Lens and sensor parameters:
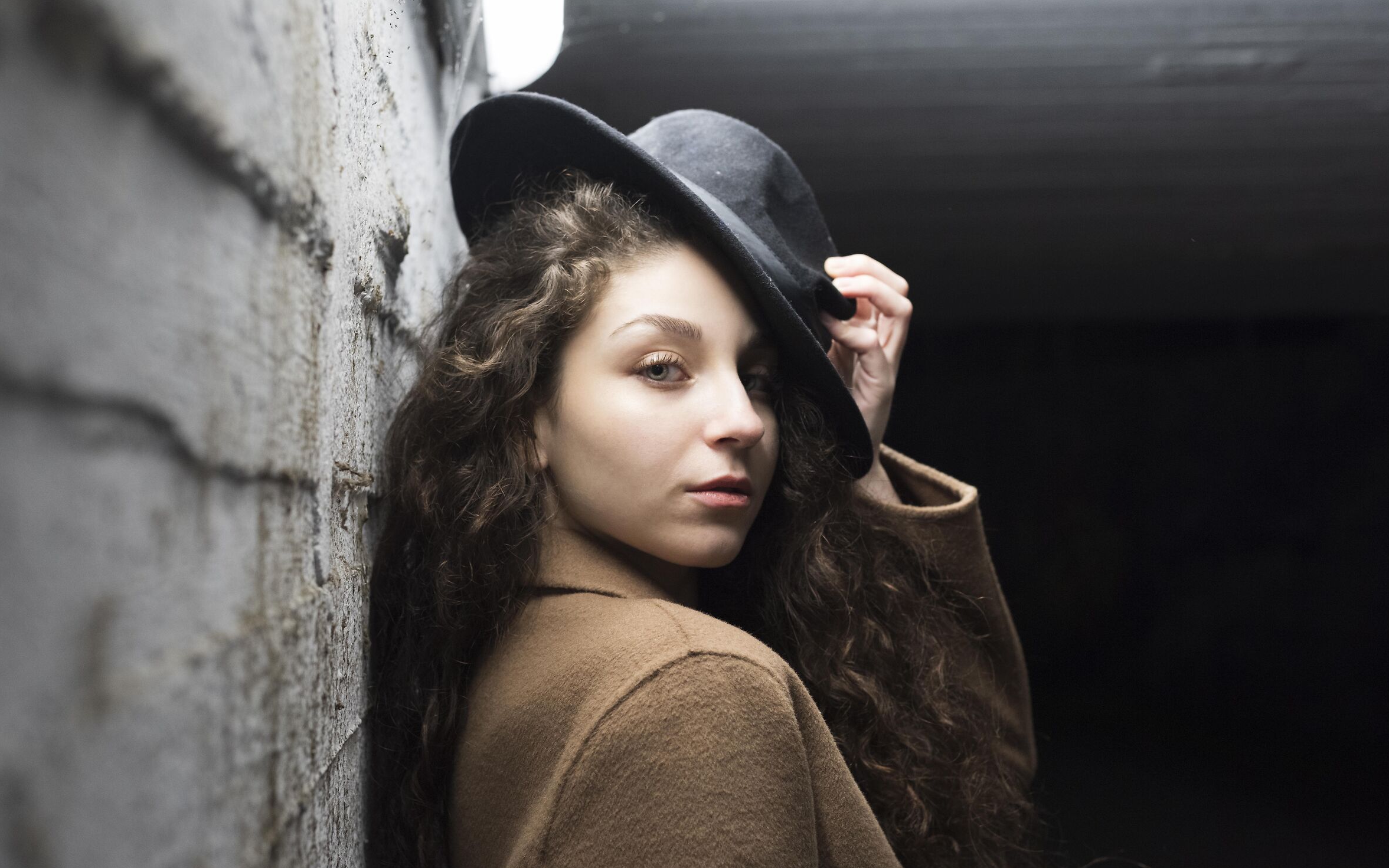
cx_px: 688
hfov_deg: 38.9
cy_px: 450
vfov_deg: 24.9
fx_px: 1969
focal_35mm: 52
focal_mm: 50
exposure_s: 1/100
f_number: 4
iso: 1600
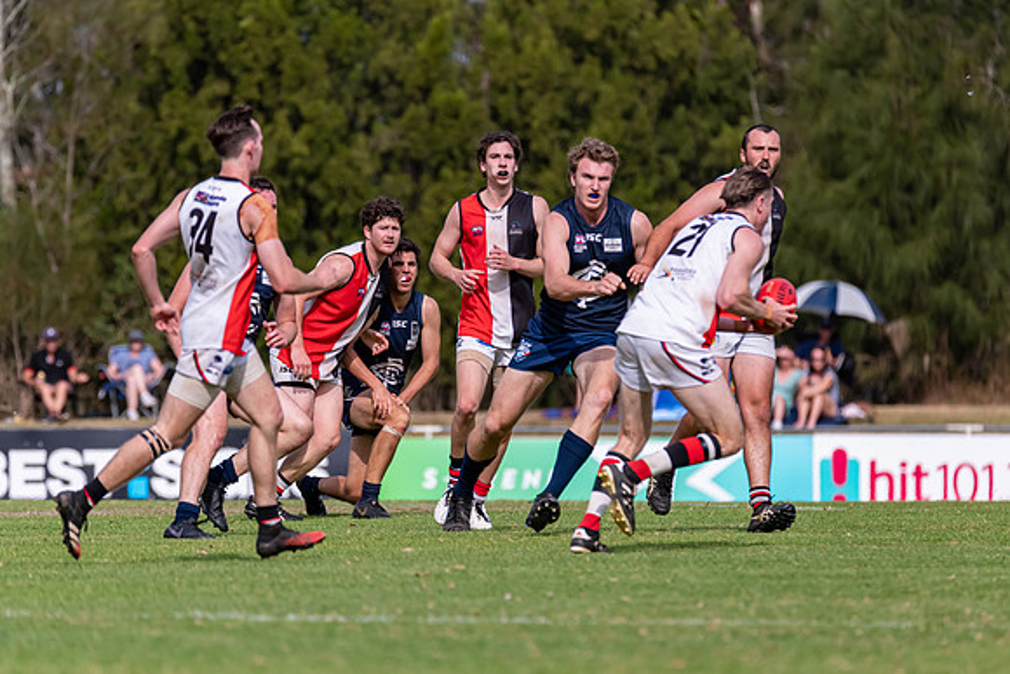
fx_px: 12233
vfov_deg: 3.2
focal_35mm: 436
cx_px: 501
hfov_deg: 4.7
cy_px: 352
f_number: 6.3
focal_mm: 400
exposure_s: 1/3200
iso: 800
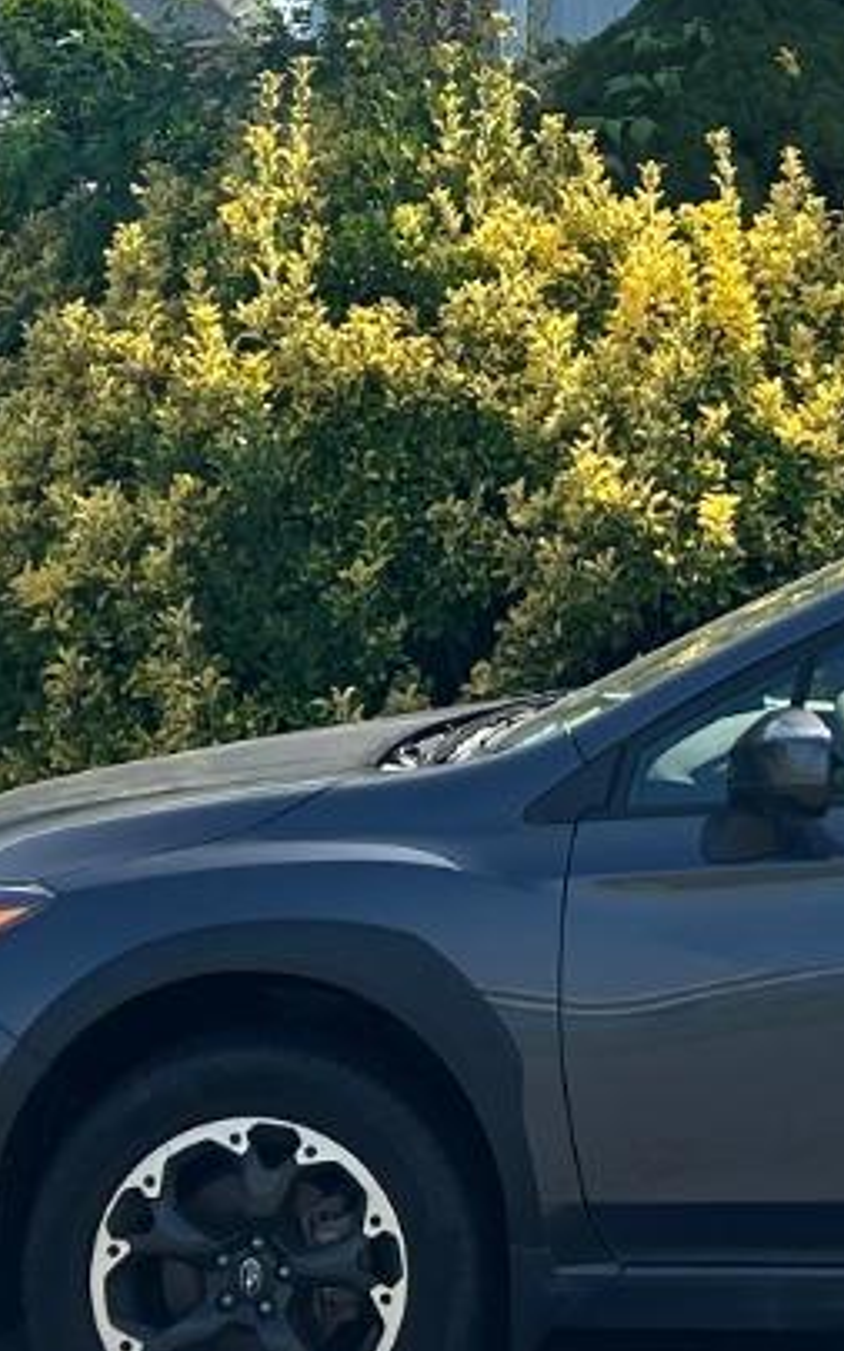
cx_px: 944
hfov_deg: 12.6
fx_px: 3755
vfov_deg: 20.1
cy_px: 185
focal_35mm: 102
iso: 50
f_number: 1.5
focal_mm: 5.7
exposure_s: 1/2695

# Instructions to follow
All of the records above are to be printed exactly, with every picture omitted.

# Result for this task
cx_px: 688
hfov_deg: 38.9
cy_px: 450
vfov_deg: 24.9
fx_px: 1969
focal_35mm: 52
focal_mm: 50
exposure_s: 1/100
f_number: 4
iso: 1600
fx_px: 12233
vfov_deg: 3.2
focal_35mm: 436
cx_px: 501
hfov_deg: 4.7
cy_px: 352
f_number: 6.3
focal_mm: 400
exposure_s: 1/3200
iso: 800
cx_px: 944
hfov_deg: 12.6
fx_px: 3755
vfov_deg: 20.1
cy_px: 185
focal_35mm: 102
iso: 50
f_number: 1.5
focal_mm: 5.7
exposure_s: 1/2695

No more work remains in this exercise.